Robert Kagan elucidates how Obama's foreign policies are no different from that of Bush. In a tongue-in-cheek manner he notes that Obama had the world at "hello" while convincing them that he was different that Bush. But the substance of American foreign policy has not changed at all. Though Obama is immensely helped by a pliant media, Kagan reads between their lines, and shows how its a no change which you can believe in. Whatever happened to the swooning of world audiences, the disappointment seems to be arriving a bit too soon. Whether it be China, Iran, North Korea, Russia, the spin might be new but it's essentially a case of old wine in a new bottle, and nothing more. I'm sure the swinging crowds in Kenya, Middle East etc., would sooner or later realize that they made a cuckoo out of themselves by buying into media rhetoric.
Worth noting:
Thus the Times's Peter Baker writes that "Obama appears poised to return to a more traditional American policy of dealing with the world as it is rather than as it might be." Set aside what a funny sentence that is to anyone with even scant knowledge of American history and its traditions -- remember Woodrow Wilson, Franklin Roosevelt, Harry Truman, John Kennedy, Jimmy Carter, Ronald Reagan, Bill Clinton? The more interesting question is whether the Bush administration ever seriously pursued a "freedom agenda."

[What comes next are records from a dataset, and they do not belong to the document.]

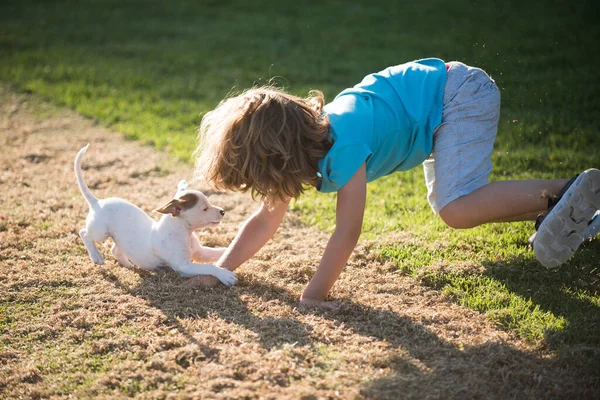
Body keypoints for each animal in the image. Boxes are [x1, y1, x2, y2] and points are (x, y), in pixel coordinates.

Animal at [74, 142, 236, 286]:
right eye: (205, 209)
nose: (223, 211)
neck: (183, 232)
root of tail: (97, 202)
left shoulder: (201, 252)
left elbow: (218, 252)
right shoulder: (183, 266)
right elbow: (209, 266)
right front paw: (225, 275)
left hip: (120, 238)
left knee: (115, 249)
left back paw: (128, 264)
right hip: (100, 232)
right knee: (84, 233)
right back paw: (96, 256)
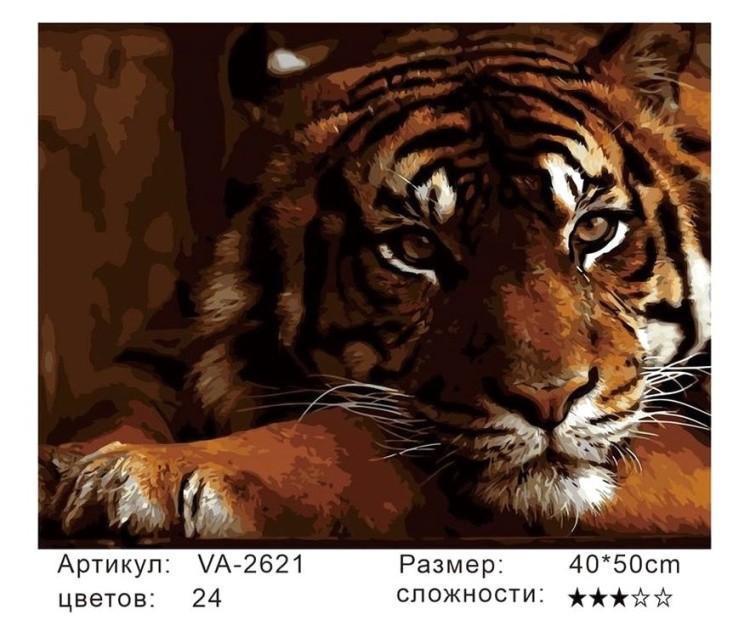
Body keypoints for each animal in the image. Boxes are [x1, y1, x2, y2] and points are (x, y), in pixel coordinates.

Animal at [39, 23, 710, 541]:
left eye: (594, 228)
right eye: (416, 248)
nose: (549, 400)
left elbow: (357, 435)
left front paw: (151, 474)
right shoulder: (167, 345)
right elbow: (115, 401)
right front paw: (73, 467)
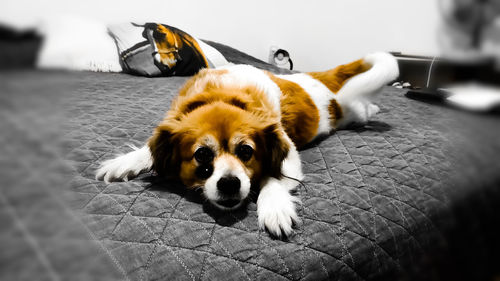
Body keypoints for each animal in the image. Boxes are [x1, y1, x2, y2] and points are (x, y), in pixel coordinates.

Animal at [94, 52, 398, 236]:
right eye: (202, 155)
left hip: (348, 111)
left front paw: (275, 207)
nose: (229, 183)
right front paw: (126, 161)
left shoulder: (287, 152)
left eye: (246, 151)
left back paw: (372, 109)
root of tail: (311, 77)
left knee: (359, 107)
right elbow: (150, 147)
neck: (223, 95)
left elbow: (272, 178)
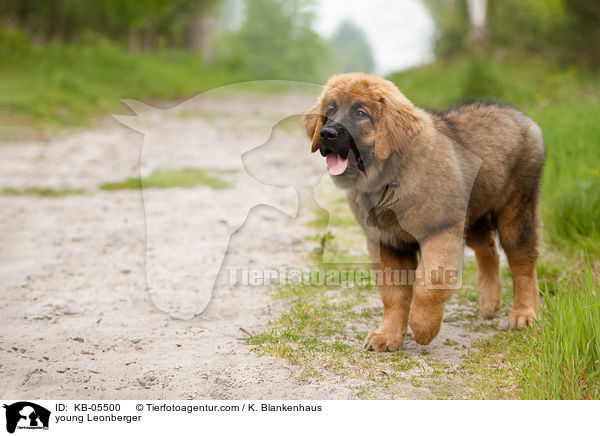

No matter what the rhetoric, America has always worked to further its interests, just as it should. And so we must. Drill baby drill...in your politicians' mind.
Another one is by economist-cum-columnist Robert Samuelson. He skewers the central buzzword of Obamanomics: responsibility. Whatever his rhetoric, Samuelson finds Obama wanting on a principal count, sounding him out on "entitlement psychology--or the belief that government benefits once conferred should never be revoked." (Like reservations!) "Overworked rhetoric" has its downsides. The momentary overconfidence it generates can quickly give in to great depression.